**What is being asked:** Could you update the stretch of entries from the start through the line containing "6:30 PM -- halfway" by replacing "end time" with "finish time" and leaving everything else unchanged? Return only that stretch.

··· Supplied entries

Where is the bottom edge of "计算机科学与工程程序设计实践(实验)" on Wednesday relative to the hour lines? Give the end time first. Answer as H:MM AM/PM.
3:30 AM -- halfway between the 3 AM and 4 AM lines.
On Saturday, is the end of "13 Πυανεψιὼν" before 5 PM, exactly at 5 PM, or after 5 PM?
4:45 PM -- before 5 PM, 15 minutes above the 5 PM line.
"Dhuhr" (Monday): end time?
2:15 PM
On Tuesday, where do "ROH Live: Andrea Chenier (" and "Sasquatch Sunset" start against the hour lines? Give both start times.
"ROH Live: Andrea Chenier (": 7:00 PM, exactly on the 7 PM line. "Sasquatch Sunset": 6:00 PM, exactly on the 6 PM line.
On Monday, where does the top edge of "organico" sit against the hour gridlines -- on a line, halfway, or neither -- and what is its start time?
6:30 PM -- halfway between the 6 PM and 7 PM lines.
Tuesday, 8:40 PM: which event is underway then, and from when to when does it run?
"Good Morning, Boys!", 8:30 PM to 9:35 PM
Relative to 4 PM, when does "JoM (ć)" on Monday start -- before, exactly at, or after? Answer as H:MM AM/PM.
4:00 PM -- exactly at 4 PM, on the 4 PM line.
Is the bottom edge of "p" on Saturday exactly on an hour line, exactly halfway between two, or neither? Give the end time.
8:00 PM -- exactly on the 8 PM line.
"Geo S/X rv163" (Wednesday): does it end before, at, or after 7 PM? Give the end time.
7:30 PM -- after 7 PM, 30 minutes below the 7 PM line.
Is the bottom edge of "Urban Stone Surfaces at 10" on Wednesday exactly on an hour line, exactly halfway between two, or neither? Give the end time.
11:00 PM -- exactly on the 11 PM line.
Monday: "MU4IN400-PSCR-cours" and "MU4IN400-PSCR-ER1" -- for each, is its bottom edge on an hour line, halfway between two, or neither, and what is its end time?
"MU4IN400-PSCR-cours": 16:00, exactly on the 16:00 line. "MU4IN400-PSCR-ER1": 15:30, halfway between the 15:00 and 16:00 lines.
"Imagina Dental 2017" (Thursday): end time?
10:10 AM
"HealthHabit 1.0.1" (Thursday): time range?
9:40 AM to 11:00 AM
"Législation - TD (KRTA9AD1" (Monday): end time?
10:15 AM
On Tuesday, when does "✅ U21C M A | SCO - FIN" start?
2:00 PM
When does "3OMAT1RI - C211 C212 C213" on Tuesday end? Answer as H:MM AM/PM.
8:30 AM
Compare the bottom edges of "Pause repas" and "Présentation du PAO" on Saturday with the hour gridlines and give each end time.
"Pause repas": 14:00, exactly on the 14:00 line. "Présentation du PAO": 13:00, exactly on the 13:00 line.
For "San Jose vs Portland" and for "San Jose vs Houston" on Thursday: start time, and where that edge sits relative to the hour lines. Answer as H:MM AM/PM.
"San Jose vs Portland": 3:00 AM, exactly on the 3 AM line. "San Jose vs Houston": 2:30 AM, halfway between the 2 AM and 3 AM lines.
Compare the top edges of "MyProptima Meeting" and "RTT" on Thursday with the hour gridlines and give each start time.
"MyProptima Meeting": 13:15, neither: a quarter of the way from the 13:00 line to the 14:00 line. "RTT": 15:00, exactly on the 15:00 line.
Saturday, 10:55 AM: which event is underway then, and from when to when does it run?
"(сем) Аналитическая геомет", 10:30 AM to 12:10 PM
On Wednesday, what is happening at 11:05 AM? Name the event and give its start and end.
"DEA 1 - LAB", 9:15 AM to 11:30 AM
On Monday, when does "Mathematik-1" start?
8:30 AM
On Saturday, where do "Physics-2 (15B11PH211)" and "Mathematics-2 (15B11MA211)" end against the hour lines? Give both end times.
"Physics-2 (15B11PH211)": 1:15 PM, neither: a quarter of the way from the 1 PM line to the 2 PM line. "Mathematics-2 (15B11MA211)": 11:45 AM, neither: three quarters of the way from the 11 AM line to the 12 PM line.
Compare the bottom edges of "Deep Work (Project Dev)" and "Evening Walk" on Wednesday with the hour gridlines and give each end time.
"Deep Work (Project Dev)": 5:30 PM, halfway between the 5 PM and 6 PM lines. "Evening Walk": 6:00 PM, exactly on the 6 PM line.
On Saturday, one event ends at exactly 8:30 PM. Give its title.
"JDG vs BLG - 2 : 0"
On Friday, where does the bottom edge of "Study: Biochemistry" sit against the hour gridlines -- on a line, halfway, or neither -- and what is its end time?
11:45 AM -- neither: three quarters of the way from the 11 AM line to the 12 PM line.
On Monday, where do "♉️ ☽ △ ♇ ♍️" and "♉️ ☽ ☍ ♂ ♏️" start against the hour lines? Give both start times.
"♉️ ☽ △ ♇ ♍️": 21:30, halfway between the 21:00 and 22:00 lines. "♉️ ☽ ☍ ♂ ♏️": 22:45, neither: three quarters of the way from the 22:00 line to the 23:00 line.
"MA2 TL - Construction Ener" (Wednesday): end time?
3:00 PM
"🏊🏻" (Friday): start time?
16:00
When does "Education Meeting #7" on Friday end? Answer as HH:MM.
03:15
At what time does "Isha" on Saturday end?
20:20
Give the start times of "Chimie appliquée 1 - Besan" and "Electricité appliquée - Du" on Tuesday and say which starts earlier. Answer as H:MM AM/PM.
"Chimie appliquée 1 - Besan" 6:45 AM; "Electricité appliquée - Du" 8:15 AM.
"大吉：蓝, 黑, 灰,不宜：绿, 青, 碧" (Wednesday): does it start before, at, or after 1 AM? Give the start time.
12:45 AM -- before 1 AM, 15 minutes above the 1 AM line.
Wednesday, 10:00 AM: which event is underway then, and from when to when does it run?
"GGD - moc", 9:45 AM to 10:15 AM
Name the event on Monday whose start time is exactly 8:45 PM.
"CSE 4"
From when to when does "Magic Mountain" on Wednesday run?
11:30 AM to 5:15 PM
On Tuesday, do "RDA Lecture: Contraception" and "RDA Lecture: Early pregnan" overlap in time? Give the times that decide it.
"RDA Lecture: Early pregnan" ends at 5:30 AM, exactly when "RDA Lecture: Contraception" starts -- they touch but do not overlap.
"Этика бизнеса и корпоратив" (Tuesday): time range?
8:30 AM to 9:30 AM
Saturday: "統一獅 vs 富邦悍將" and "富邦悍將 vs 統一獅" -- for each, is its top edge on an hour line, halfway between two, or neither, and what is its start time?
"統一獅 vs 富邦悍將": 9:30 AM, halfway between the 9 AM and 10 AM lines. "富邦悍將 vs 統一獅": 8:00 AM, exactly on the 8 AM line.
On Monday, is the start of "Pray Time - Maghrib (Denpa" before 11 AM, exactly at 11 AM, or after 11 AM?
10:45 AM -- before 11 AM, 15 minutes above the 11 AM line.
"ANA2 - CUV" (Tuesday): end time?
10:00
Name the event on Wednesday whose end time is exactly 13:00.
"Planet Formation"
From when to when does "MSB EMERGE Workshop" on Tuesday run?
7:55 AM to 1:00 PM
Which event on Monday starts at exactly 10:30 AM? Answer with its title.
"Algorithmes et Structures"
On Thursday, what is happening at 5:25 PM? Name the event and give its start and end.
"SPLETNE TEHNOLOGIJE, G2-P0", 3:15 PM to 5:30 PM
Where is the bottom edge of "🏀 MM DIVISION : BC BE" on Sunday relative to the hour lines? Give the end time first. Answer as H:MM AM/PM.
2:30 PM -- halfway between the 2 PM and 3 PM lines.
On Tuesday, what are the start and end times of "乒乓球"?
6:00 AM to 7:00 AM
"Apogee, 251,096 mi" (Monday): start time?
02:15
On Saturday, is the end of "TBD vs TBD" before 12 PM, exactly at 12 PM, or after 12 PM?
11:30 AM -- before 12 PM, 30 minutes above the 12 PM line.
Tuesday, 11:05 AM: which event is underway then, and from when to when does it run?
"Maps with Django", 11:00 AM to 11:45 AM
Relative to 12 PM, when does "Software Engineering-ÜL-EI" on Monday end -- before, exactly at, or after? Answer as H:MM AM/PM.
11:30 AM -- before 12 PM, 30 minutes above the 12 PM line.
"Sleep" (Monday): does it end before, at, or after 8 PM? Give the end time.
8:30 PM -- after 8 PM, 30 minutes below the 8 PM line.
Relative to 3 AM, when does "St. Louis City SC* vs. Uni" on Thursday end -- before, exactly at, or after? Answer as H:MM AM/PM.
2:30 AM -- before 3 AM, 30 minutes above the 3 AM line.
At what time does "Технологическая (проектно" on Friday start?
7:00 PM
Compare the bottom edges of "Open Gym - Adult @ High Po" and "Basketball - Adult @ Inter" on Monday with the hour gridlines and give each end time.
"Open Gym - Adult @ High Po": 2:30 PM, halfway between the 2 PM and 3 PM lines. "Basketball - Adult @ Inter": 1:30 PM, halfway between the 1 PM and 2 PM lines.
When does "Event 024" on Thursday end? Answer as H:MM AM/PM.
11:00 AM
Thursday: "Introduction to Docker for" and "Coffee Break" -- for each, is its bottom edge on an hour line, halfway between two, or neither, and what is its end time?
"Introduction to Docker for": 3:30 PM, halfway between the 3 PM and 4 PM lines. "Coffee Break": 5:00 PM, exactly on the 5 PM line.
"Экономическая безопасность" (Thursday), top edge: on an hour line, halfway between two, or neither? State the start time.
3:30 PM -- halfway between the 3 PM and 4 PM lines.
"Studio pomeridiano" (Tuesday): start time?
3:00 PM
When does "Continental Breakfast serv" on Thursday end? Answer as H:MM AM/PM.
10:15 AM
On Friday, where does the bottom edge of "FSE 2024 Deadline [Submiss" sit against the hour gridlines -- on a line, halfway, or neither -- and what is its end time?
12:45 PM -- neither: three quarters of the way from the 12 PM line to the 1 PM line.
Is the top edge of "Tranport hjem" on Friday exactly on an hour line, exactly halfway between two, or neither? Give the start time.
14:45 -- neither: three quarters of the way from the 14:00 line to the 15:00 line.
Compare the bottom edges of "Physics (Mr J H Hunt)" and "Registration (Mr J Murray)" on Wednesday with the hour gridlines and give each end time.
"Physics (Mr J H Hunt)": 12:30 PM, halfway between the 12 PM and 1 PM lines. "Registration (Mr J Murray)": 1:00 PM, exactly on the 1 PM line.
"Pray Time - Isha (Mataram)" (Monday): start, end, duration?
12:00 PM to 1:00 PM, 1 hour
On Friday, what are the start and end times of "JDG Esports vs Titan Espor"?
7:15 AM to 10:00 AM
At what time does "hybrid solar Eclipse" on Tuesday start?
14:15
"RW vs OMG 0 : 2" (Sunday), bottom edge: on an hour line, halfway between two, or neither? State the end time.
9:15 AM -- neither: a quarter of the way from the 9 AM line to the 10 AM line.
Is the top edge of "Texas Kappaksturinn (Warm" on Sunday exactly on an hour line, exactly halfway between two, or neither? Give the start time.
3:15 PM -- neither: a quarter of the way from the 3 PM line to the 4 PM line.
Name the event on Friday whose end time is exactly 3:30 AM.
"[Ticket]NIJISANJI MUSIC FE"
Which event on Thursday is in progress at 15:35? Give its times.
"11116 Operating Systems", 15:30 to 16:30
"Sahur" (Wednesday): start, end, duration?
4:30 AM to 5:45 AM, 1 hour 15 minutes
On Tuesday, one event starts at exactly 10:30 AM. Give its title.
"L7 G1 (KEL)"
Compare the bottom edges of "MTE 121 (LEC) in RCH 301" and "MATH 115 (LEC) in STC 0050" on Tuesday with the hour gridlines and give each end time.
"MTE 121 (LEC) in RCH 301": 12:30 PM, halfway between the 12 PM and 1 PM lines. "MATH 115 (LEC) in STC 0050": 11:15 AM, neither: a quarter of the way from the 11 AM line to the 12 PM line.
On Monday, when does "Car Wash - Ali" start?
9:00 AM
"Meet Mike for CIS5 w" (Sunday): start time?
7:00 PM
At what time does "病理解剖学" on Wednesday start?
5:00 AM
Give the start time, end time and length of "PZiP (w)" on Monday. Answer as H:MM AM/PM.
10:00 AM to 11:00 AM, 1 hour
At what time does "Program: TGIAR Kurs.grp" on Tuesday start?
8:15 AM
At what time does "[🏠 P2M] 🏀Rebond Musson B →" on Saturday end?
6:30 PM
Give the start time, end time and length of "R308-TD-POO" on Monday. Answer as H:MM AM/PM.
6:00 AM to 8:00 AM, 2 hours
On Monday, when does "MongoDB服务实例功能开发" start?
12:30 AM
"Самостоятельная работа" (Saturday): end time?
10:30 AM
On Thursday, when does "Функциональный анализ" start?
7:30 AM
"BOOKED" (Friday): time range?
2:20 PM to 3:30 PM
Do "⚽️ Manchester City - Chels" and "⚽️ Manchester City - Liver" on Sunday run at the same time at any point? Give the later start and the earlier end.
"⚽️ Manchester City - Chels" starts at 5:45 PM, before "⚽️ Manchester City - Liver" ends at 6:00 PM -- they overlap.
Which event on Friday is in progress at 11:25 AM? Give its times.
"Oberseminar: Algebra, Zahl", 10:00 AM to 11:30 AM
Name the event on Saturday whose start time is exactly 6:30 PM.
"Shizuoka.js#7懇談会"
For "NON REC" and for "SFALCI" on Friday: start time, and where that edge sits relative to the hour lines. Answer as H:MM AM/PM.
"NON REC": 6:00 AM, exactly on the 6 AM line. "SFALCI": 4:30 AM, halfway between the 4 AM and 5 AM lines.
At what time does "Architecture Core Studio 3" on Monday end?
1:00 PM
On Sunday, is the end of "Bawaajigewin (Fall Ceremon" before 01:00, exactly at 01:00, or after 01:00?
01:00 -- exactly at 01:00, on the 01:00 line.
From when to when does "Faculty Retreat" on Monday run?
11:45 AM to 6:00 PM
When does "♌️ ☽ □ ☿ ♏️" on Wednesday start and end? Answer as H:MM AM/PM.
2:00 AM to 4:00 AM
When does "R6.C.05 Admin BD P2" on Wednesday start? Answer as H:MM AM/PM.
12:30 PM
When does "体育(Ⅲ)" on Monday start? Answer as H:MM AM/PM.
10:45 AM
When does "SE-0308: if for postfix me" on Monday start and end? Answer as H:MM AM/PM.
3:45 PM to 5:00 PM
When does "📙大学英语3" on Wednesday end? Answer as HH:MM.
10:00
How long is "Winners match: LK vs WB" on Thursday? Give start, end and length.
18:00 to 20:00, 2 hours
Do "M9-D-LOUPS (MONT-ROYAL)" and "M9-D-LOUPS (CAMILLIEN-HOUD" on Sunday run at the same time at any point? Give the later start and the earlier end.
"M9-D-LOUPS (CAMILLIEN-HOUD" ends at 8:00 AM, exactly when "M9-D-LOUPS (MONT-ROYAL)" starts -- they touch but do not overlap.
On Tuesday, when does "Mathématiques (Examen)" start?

······

**Exercise answer:**
Where is the bottom edge of "计算机科学与工程程序设计实践(实验)" on Wednesday relative to the hour lines? Give the finish time first. Answer as H:MM AM/PM.
3:30 AM -- halfway between the 3 AM and 4 AM lines.
On Saturday, is the end of "13 Πυανεψιὼν" before 5 PM, exactly at 5 PM, or after 5 PM?
4:45 PM -- before 5 PM, 15 minutes above the 5 PM line.
"Dhuhr" (Monday): finish time?
2:15 PM
On Tuesday, where do "ROH Live: Andrea Chenier (" and "Sasquatch Sunset" start against the hour lines? Give both start times.
"ROH Live: Andrea Chenier (": 7:00 PM, exactly on the 7 PM line. "Sasquatch Sunset": 6:00 PM, exactly on the 6 PM line.
On Monday, where does the top edge of "organico" sit against the hour gridlines -- on a line, halfway, or neither -- and what is its start time?
6:30 PM -- halfway between the 6 PM and 7 PM lines.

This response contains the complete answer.